— Saved data entries —
-*-
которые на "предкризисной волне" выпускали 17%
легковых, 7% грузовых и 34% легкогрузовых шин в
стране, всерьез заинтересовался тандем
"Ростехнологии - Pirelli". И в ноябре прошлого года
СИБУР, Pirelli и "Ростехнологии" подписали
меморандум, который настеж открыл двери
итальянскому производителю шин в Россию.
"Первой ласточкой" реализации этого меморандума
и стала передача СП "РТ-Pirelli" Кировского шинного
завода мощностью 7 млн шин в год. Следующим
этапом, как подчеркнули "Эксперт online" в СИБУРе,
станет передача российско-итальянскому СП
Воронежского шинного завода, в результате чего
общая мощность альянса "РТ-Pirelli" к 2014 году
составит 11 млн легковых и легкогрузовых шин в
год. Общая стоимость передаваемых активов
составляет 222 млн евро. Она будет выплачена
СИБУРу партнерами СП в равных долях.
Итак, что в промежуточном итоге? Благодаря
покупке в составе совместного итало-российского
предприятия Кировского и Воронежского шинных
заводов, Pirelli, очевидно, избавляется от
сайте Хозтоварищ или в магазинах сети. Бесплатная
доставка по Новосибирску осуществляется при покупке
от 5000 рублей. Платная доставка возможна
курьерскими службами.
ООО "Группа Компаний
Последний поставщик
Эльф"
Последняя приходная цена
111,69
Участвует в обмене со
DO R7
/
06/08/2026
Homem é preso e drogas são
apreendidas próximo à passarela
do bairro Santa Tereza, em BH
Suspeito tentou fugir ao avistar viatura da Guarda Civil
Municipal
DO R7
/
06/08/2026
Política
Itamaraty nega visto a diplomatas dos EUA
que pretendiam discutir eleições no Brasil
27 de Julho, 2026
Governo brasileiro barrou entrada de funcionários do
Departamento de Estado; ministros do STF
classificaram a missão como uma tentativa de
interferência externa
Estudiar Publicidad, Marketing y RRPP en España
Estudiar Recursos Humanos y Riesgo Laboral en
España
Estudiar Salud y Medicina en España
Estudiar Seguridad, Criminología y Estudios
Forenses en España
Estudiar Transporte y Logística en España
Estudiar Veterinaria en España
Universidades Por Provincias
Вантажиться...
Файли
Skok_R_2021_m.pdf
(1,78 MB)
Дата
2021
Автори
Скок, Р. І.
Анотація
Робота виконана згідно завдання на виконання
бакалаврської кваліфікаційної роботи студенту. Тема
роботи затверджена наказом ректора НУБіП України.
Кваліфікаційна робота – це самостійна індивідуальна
-*-
— TASK BRIEF —
Rewrite all the rows with every "España" replaced by "Portugal", keeping everything else the same.

— WRITTEN SOLUTION —
которые на "предкризисной волне" выпускали 17%
легковых, 7% грузовых и 34% легкогрузовых шин в
стране, всерьез заинтересовался тандем
"Ростехнологии - Pirelli". И в ноябре прошлого года
СИБУР, Pirelli и "Ростехнологии" подписали
меморандум, который настеж открыл двери
итальянскому производителю шин в Россию.
"Первой ласточкой" реализации этого меморандума
и стала передача СП "РТ-Pirelli" Кировского шинного
завода мощностью 7 млн шин в год. Следующим
этапом, как подчеркнули "Эксперт online" в СИБУРе,
станет передача российско-итальянскому СП
Воронежского шинного завода, в результате чего
общая мощность альянса "РТ-Pirelli" к 2014 году
составит 11 млн легковых и легкогрузовых шин в
год. Общая стоимость передаваемых активов
составляет 222 млн евро. Она будет выплачена
СИБУРу партнерами СП в равных долях.
Итак, что в промежуточном итоге? Благодаря
покупке в составе совместного итало-российского
предприятия Кировского и Воронежского шинных
заводов, Pirelli, очевидно, избавляется от
сайте Хозтоварищ или в магазинах сети. Бесплатная
доставка по Новосибирску осуществляется при покупке
от 5000 рублей. Платная доставка возможна
курьерскими службами.
ООО "Группа Компаний
Последний поставщик
Эльф"
Последняя приходная цена
111,69
Участвует в обмене со
DO R7
/
06/08/2026
Homem é preso e drogas são
apreendidas próximo à passarela
do bairro Santa Tereza, em BH
Suspeito tentou fugir ao avistar viatura da Guarda Civil
Municipal
DO R7
/
06/08/2026
Política
Itamaraty nega visto a diplomatas dos EUA
que pretendiam discutir eleições no Brasil
27 de Julho, 2026
Governo brasileiro barrou entrada de funcionários do
Departamento de Estado; ministros do STF
classificaram a missão como uma tentativa de
interferência externa
Estudiar Publicidad, Marketing y RRPP en Portugal
Estudiar Recursos Humanos y Riesgo Laboral en
Portugal
Estudiar Salud y Medicina en Portugal
Estudiar Seguridad, Criminología y Estudios
Forenses en Portugal
Estudiar Transporte y Logística en Portugal
Estudiar Veterinaria en Portugal
Universidades Por Provincias
Вантажиться...
Файли
Skok_R_2021_m.pdf
(1,78 MB)
Дата
2021
Автори
Скок, Р. І.
Анотація
Робота виконана згідно завдання на виконання
бакалаврської кваліфікаційної роботи студенту. Тема
роботи затверджена наказом ректора НУБіП України.
Кваліфікаційна робота – це самостійна індивідуальна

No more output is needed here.